The Truth of Things



Sometimes I hear people talk about the things they used to believe as kids, and I’m like… that’s it? Oh, your brother once told you that Americans lived on the moon, and you believed it for a whole year? You once thought that spaghetti was the hair of defeated monsters – until you were seven?

Big deal! My awful parents actually had fun teaching me the wrong things. They’d tell me that Ireland was ruled by intelligent horses, that becoming Prime Minister means you literally turn into the sun, and that renovations to the house meant that the room had literally shifted into another dimension. And so, SO much more. They let me believe it until I was an adul

t, and now I’m still psychologically traumatised!

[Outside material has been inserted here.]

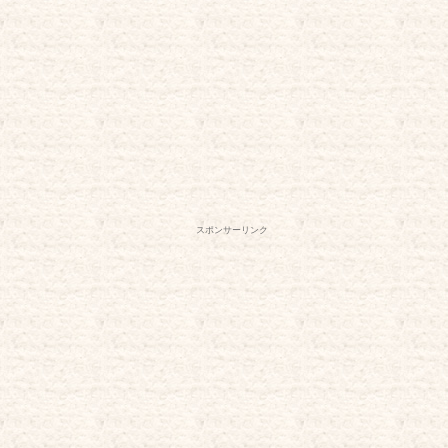
スポンサーリンク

The renovations thing freaked me out, so now that I’m actually grown up and looking for some laundry room renovations, I’m feeling a little bit nervous. I’m here, I have the home of my dreams (sort of), and the only thing it really needs is a jolt of style in the laundry. Currently it’s been neglected, so much so that the estate agent actually tried to hide it from me. I didn’t mind, though; it’s a fixer-upper. It’s not like it’s that hard to hire laundry designers, within Melbourne of all places. I was far more nervous about the agent, since Mum and Dad told me when I was younger that moving home was not a matter of choice. At any time, estate agents could burst in through the window, ninja-style, kidnap your whole family and take them to a new home, and you couldn’t complain because the government told them to do it.

I’m about… 90% sure that isn’t true? Let’s say 88%. But now that it’s come time for renovations, I’m even more nervous. What if I’m actually warping away the old room into another dimension? I guess that’s fine, but my parents very sincerely told me that sometimes the renovators leave gaps, and you could get sucked into them and end up in a parallel world where people write in red pen and all chocolate is deadly poison.